Sukses

Hormon, Faktor yang Membedakan Tingkat Stres Pria dan Wanita

Kondisi stres yang dialami setiap manusia ternyata memiliki perbedaan yang berasal dari faktor gender dan hormon.

Liputan6.com, Jakarta Sebuah penelitian terbaru menemukan hal yang menyebabkan perbedaan pria dan wanita dalam menangani kondisi stres yang mereka alami.

Society for Neuroscience's mengadakan pertemuan bersama para ahli saraf untuk membahas penelitian perihal tingkat stres pria dan wanita. Mereka mekakukan percobaan menggunakan tikus betina dan jantan. Melalui penelitian tersebut para ilmuwan menemukan, tikus betina kurang mampu beradaptasi dengan kondisi stres kronis dibandingkan tikus jantan.

Penemuan ini memiliki keterkaitan antara perbedaan gender, hormon stres yang diproduksi oleh tubuh diproses terlebih dahulu melalui otak mereka. Begitu pun pada manusia, wanita berkemungkinan lebih rentan terhadap kondisi stres.

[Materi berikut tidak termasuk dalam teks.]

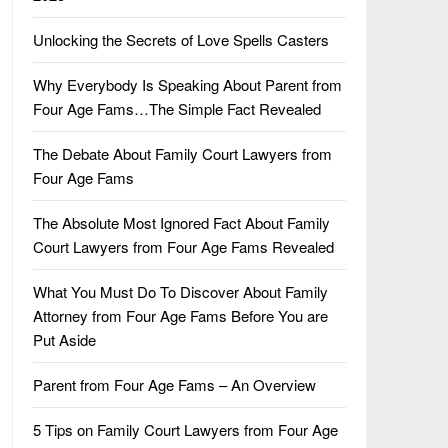
Unlocking the Secrets of Love Spells Casters
Why Everybody Is Speaking About Parent from
Four Age Fams…The Simple Fact Revealed
The Debate About Family Court Lawyers from
Four Age Fams
The Absolute Most Ignored Fact About Family
Court Lawyers from Four Age Fams Revealed
What You Must Do To Discover About Family
Attorney from Four Age Fams Before You are
Put Aside
Parent from Four Age Fams – An Overview
5 Tips on Family Court Lawyers from Four Age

Kondisi ini dikendalikan oleh hormon oksitosin, esterogen, serta hormon seks sebagai faktor pendukung yang jelas berbeda tingkatannya pada diri pria, dilansir dari Bustle, Senin (18/01/2016).

Penelitian ini memang tidak menunjukkan penjelasan psikologis evolusioner - di mana potensi peran dari faktor genetis akan beragam aspek dari perilaku manusia yang tidak dijabarkan, untuk mengetahui secara persis mengapa wanita merasakan stres yang lebih buruk daripada pria. Juga tak menunjukkan respons secara sosial dan reproduktif dari pria dan wanita, sebagai pendukung penelitian.

Secara stereotip wanita lebih berperan dalam menangani atau menanggapi keadaan sosial, serta lebih berperan dalam menjaga suatu hubungan dibandingkan para pria. Hal tersebut mengakibatkan timbulnya kondisi stres yang lebih tinggi daripada pria.

Usaha untuk mengurangi dan juga menanggulangi rasa stres menjadi suatu hal yang sulit wanita. Stres cenderung meningkat ketika ada semakin banyak saran yang masuk dalam pikiran wanita. 

Penelitian selanjutnya akan dilakukan untuk menemukan mekanisme respons manusia terhadap stres secara spesifik melalui gender. Hal ini pun akan membantu para ilmuwan dan para profesional kesehatan mental untuk mendapatkan metode baru dalam menangani bencana emosional dalam diri manusia.